Reinforcement learning environments with musculoskeletal models
By Stanford Neuromuscular Biomechanics Laboratory
over 1 year ago
As it is said in
“In order to avoid overfitting to the training environment, the top 10 participants will be asked to resubmit their solutions in the second round of the challenge. Environments in the second round will have the same structure but they will be initialized with different seeds. The final ranking will be based on results from the second round.”
there will be reevaluation with another seeds. So, how will it be? Do we need to reevaluate exactly the same NN with exactly the same weights? Or we allowed to submit another solution? And how will it be checked that participants used the same weights if it is the constraint?
over 1 year ago |
You will get you choose the best performing model according to you. It is not necessary that your current best performing model performs the best there in the final round.

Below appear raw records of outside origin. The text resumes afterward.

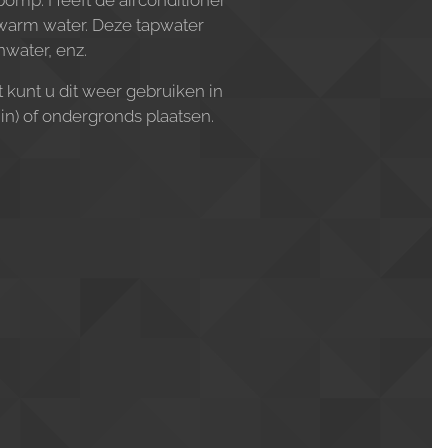
pomp. Heeft de airconditioner
 warm water. Deze tapwater
nwater, enz.
kunt u dit weer gebruiken in
in) of ondergronds plaatsen.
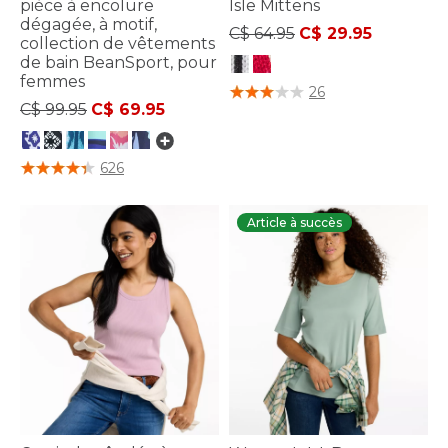
pièce à encolure
Isle Mittens
dégagée, à motif,
Price reduced from
to
C$ 64.95
C$ 29.95
collection de vêtements
de bain BeanSport, pour
femmes
5 sur 5 Évaluation des clients
26
Price reduced from
to
C$ 99.95
C$ 69.95
4 sur 5 Évaluation des clients
626
Article à succès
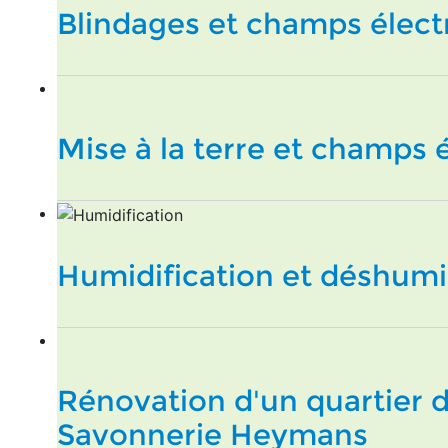
Blindages et champs élec
Mise à la terre et champs
Humidification et déshumi
Rénovation d'un quartier d
Savonnerie Heymans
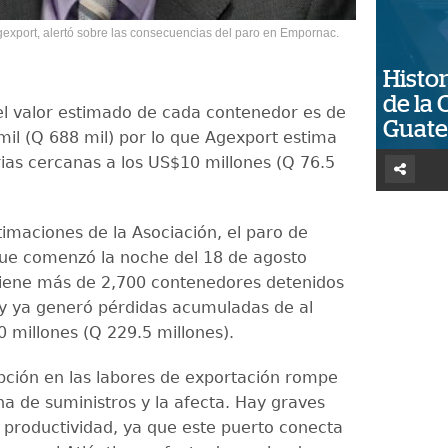
gexport, alertó sobre las consecuencias del paro en Empornac.
Histor
de la 
el valor estimado de cada contenedor es de
Guat
il (Q 688 mil) por lo que Agexport estima
rias cercanas a los US$10 millones (Q 76.5
timaciones de la Asociación, el paro de
ue comenzó la noche del 18 de agosto
iene más de 2,700 contenedores detenidos
 y ya generó pérdidas acumuladas de al
millones (Q 229.5 millones).
upción en las labores de exportación rompe
na de suministros y la afecta. Hay graves
a productividad, ya que este puerto conecta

From your end, it will be the exact same process, and you just have to submit again like you would right now.
In the second round, the key points are, the models will be tested using different env initialisation seeds (different than what is being used right now on the grading server), and secondly, the total number of trials (which is 3 at the moment) will be increased to a larger number to ensure that the mean score is as close as possible to the mean performance of the model.
Does this answer your question ?
over 1 year ago |
So, We will be able to test number of trained networks and choose the best fitted without limitations by number of submissions, right? Just like as it is now?
Hi @Anton Pechenko,
Yeah, you would be allowed to test a number of trained networks in the second round, but there will still be a limit on the number of submissions you can make in a single day.